Asia Rock Fest hosted the likes of Parikrama, South Korean act Cotoba, Thailand band Poomjit, Japanese trio Paranoid Void and more

Jan 05, 2026
Rolling Stone India - Google News

Parikrama live at Asia Rock Fest in Paro, Bhutan on Dec. 20, 2025. Photo: Shiv Ahuja for Rolling Stone India

Set in the Paro valley, where prayer flags usually outnumber guitar cables, Asia Rock Fest 2025 — Bhutan’s first rock festival — felt like the start of something radical.

Unfolding over two days on Dec. 19 and 20, 2025, at Paro Football Club’s arena, Asia Rock Fest brought together bands from Thailand, Japan, South Korea, Bhutan, and India. In a country often described through stillness and ritual, the festival revealed a side of Bhutan that rarely travels.

Eight out of 12 bands were local, with international bands including New Delhi’s hard rock/heavy metal favorites Parikrama, Japanese instrumental act Paranoid Void, South Korean math-rock act Cotoba and Thailand rock act Poomjit.

The Bhutan bands ploughed through a curious mix of English covers and original material in their native tongue, Dzongkha. Dressed in traditional robes and rocking out to everything from The Weeknd to AC/DC, the styles ranged from hard rock to alternative rock to pop.

Amid -1°C temperatures at night, you could see frost slowly gather on amplifiers, but there was a warmth in the community vibe of the Bhutanese festival that kept it going. Bands like North H, Jimi N The Velvet, Backbeads, Sangay Lhaden Band, and more stepped up, and both on and off stage, the bands were buzzing with an enthusiastic goal to grow live music in the country.
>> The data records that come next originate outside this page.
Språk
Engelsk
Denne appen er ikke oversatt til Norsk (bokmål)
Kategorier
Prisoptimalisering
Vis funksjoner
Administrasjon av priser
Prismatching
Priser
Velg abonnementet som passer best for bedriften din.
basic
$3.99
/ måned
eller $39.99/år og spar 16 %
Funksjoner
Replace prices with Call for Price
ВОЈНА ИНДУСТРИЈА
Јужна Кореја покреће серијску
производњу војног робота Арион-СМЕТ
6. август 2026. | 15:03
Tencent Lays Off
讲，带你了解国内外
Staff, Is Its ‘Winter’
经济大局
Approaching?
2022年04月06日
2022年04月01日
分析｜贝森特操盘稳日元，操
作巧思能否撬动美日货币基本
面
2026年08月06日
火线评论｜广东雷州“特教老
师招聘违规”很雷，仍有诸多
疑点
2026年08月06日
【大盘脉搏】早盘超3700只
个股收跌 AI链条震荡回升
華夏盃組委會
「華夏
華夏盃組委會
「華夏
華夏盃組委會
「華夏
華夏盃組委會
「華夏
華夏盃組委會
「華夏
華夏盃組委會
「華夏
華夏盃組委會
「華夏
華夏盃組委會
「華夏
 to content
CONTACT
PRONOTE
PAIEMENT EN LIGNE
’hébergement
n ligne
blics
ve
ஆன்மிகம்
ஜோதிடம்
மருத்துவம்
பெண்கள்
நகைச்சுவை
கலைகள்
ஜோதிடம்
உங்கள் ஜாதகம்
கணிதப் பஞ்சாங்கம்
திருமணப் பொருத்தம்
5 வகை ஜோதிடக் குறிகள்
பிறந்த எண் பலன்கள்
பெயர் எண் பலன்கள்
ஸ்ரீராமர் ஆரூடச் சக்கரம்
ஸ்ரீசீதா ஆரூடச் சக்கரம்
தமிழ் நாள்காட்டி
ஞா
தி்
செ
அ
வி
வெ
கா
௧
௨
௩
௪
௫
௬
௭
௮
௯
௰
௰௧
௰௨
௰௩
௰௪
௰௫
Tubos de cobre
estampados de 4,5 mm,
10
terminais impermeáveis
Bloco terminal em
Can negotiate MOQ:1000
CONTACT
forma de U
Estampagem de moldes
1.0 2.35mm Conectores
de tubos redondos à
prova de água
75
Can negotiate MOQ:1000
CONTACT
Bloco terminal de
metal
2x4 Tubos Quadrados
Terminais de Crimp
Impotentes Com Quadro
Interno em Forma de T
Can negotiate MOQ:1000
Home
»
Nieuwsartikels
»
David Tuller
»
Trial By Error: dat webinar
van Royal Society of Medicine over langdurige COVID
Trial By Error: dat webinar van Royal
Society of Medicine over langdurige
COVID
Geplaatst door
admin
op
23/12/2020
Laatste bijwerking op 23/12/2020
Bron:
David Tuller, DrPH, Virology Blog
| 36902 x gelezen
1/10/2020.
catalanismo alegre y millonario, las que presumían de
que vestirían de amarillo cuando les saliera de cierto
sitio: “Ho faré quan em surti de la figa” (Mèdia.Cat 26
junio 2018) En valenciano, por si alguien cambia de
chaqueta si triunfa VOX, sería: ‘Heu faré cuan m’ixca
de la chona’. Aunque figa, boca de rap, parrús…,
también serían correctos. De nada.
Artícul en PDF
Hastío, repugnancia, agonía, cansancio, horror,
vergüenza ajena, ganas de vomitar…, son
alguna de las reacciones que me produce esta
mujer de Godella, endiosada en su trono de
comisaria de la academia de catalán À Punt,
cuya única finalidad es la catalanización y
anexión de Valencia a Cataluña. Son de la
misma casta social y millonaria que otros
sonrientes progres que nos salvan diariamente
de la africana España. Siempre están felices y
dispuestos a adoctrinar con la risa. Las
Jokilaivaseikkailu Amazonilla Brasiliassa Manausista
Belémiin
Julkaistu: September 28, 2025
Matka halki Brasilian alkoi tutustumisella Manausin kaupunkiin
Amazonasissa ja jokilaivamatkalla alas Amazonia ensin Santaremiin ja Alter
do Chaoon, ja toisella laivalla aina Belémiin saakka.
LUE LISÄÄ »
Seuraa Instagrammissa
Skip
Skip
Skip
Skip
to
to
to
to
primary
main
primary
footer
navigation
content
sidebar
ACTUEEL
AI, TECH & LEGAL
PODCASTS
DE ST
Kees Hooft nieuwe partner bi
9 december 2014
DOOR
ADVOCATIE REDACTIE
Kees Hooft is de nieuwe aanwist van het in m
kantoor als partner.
Parikrama, for their part, brought a high-adrenaline set, playing their own songs as well as a few amped-up covers like AC/DC’s “Highway To Hell” to close the inaugural edition of Asia Rock Fest.
Although organizers were prepping for a bigger turnout at Paro FC’s arena, the infrastructure showed that they were decently equipped for large-scale concerts. It helps that Asia Rock Fest is funded by Bhutan’s Department of Media, Creative Industry & Intellectual Property, which in turn received financial assistance from the Indian government’s Economic Stimulus Programme to boost the creative industry of Bhutan.